— ACTIVITY —
Copy exactly the stretch of lines from the one holding "framed print: none [209,55,294,192]" through the last line of the data below, inclusive. Leave out pictures.

— THE RECORDS —
=== Begin Enclosure ===

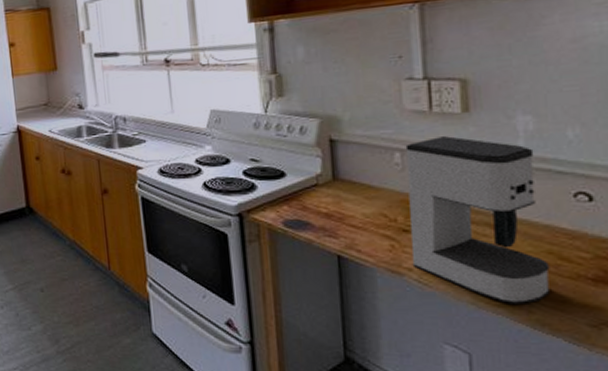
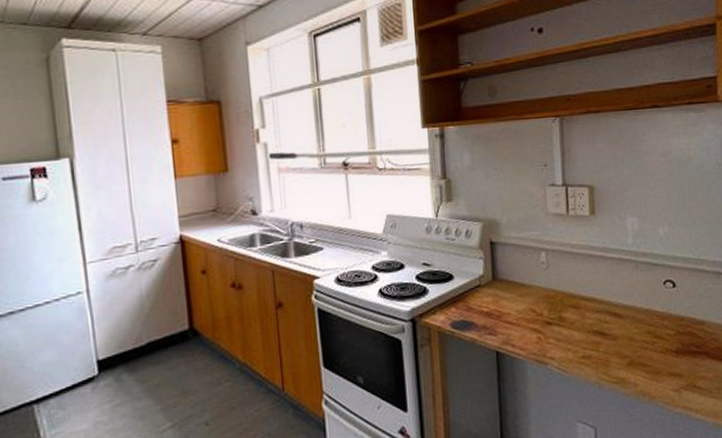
coffee maker: present [405,136,550,304] -> none [549,236,649,380]

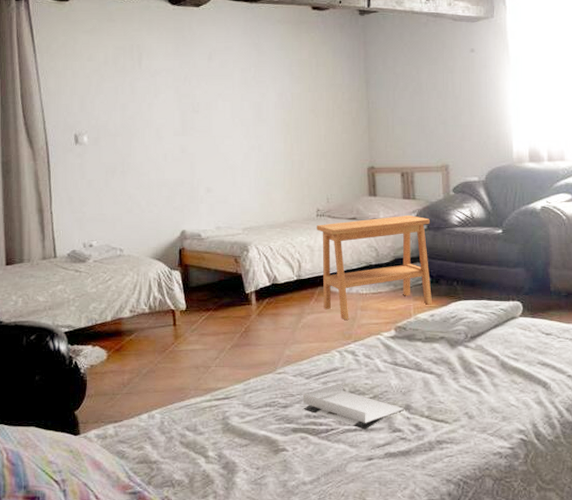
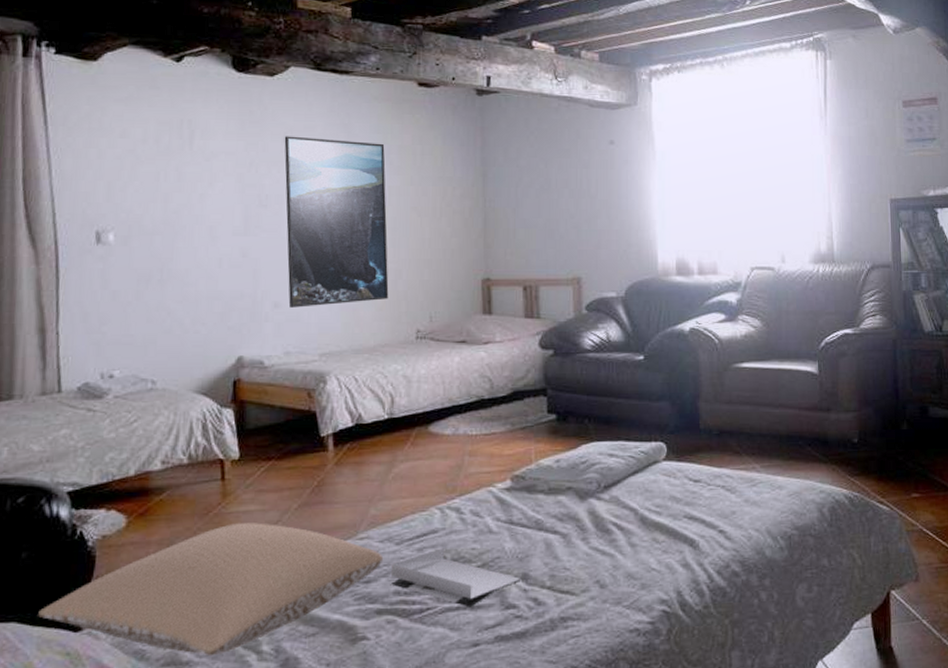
pillow: none [49,359,297,458] -> present [38,523,384,656]
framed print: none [209,55,294,192] -> present [284,136,389,308]
side table: present [317,215,432,320] -> none [416,337,558,468]

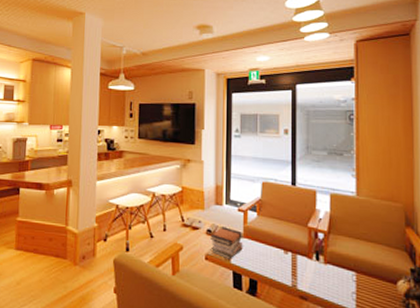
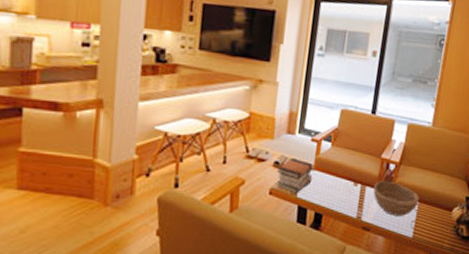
bowl: none [305,249,356,287] -> present [373,180,420,216]

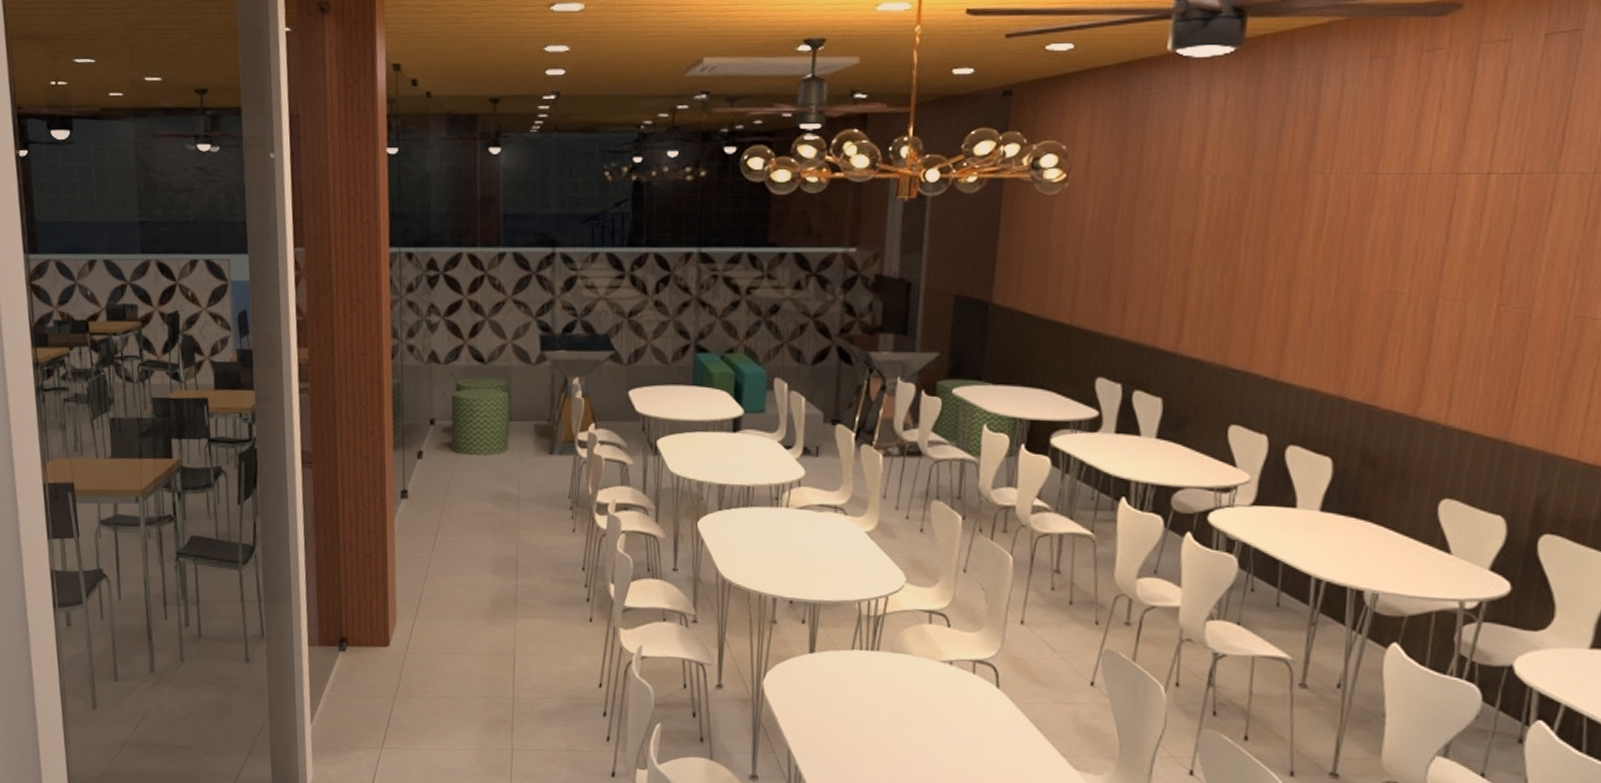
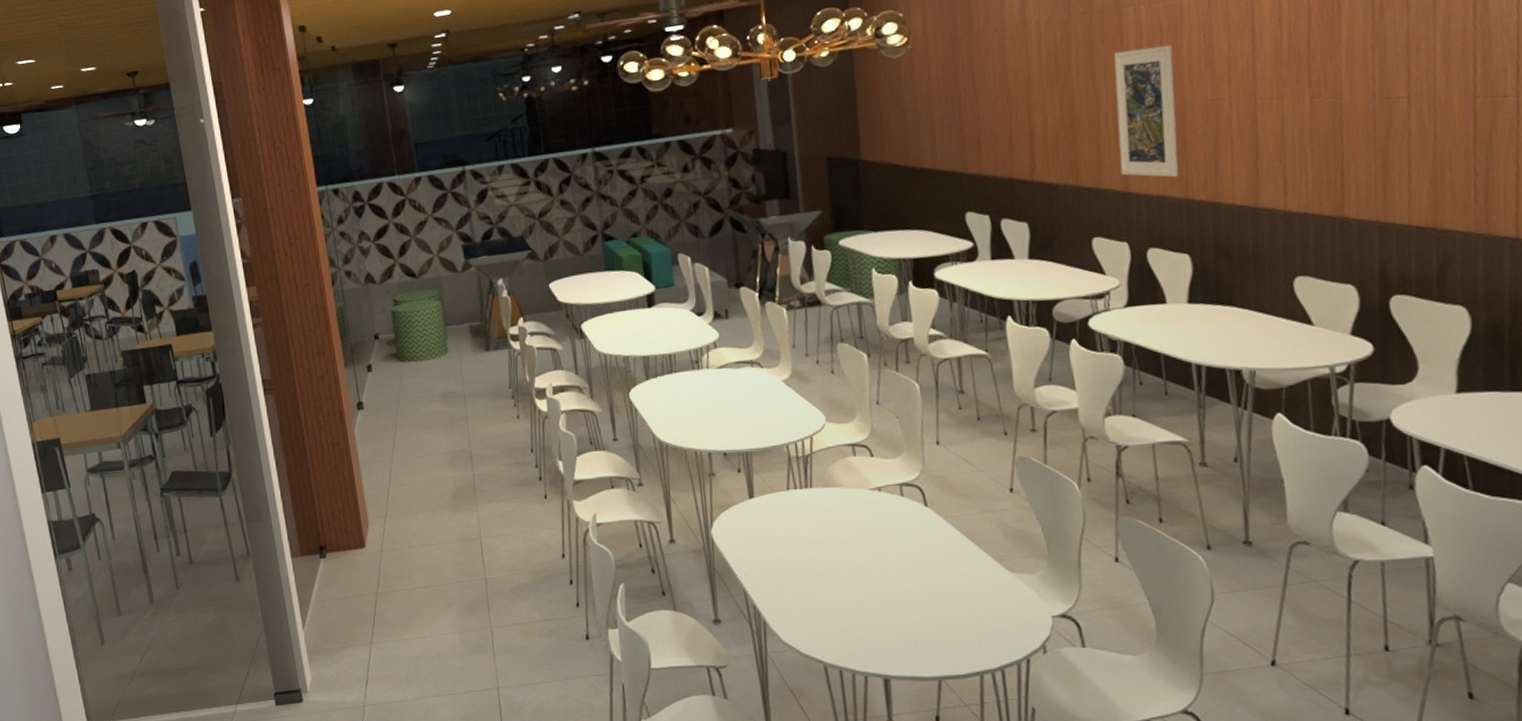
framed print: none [1274,223,1356,371] -> present [1113,44,1179,178]

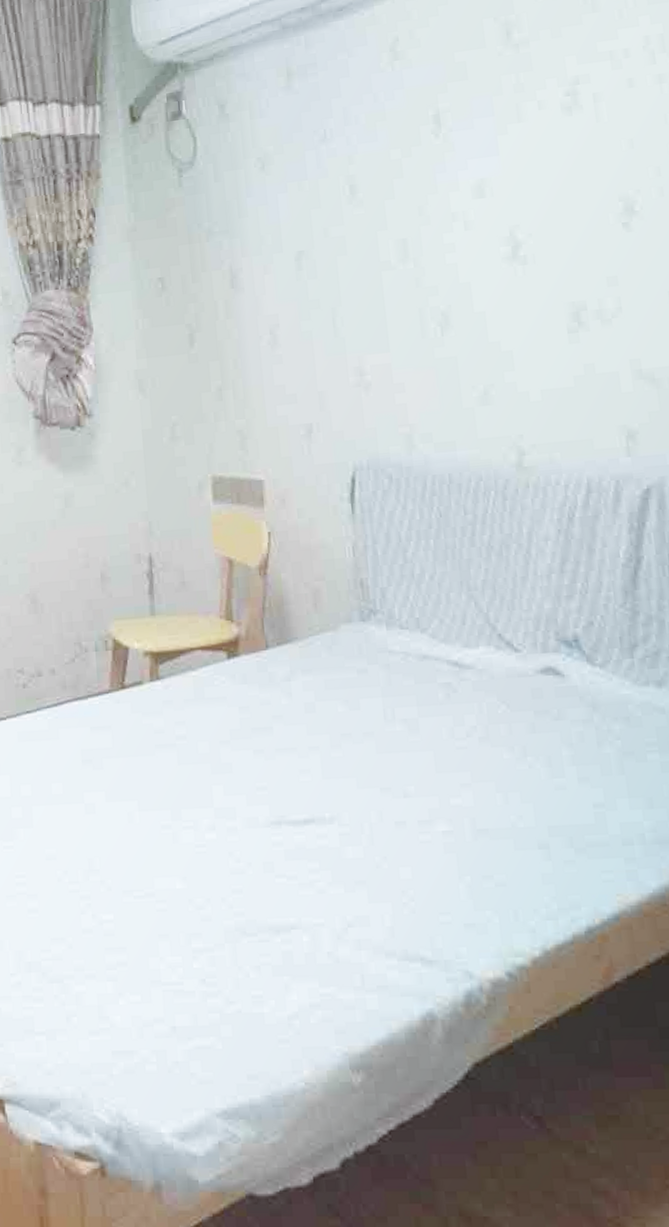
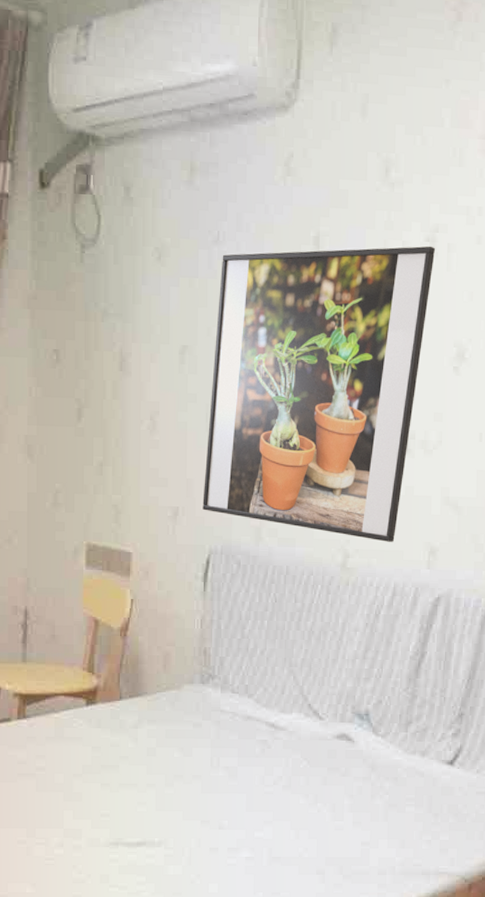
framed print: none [332,99,580,432] -> present [202,246,436,542]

=== End Enclosure ===

— ANSWER SPACE —
framed print: none [209,55,294,192] -> present [284,136,389,308]
side table: present [317,215,432,320] -> none [416,337,558,468]

bowl: none [305,249,356,287] -> present [373,180,420,216]

framed print: none [1274,223,1356,371] -> present [1113,44,1179,178]

framed print: none [332,99,580,432] -> present [202,246,436,542]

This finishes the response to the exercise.